| Your goal |
Determine how many lines in the items below contain the string "управления", treating uppercase and lowercase letters as distinct. Give only the number.

| Stored data |
• • •
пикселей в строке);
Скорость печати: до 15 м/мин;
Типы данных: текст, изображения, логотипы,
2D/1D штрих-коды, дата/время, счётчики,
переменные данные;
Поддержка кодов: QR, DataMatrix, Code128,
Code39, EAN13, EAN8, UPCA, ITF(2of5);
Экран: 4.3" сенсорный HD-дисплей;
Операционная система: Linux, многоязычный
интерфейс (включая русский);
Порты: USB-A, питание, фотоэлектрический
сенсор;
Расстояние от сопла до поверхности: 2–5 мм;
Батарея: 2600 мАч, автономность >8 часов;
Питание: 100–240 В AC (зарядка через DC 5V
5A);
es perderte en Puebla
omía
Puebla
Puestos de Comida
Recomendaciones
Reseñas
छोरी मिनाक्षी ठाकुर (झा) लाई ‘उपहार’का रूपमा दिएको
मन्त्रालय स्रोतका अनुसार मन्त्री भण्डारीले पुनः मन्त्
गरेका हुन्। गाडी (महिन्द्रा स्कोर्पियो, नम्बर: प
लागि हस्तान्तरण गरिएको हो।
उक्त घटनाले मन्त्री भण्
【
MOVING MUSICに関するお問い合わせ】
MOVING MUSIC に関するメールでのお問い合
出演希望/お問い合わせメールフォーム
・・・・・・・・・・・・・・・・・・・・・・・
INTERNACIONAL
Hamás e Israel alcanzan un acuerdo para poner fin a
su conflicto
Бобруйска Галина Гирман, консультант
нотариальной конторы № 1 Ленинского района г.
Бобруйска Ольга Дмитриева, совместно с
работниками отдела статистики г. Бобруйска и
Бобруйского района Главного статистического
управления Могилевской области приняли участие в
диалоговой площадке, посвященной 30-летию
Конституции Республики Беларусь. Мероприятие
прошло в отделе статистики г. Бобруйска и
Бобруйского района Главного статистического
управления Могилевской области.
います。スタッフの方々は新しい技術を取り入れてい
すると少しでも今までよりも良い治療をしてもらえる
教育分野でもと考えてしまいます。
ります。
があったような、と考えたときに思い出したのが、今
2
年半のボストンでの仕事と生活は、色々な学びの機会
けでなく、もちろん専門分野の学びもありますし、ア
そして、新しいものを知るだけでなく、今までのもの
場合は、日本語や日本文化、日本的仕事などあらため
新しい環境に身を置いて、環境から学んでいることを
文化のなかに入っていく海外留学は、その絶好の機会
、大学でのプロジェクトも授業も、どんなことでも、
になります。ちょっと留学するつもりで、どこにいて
• • •
| Response to this task |
2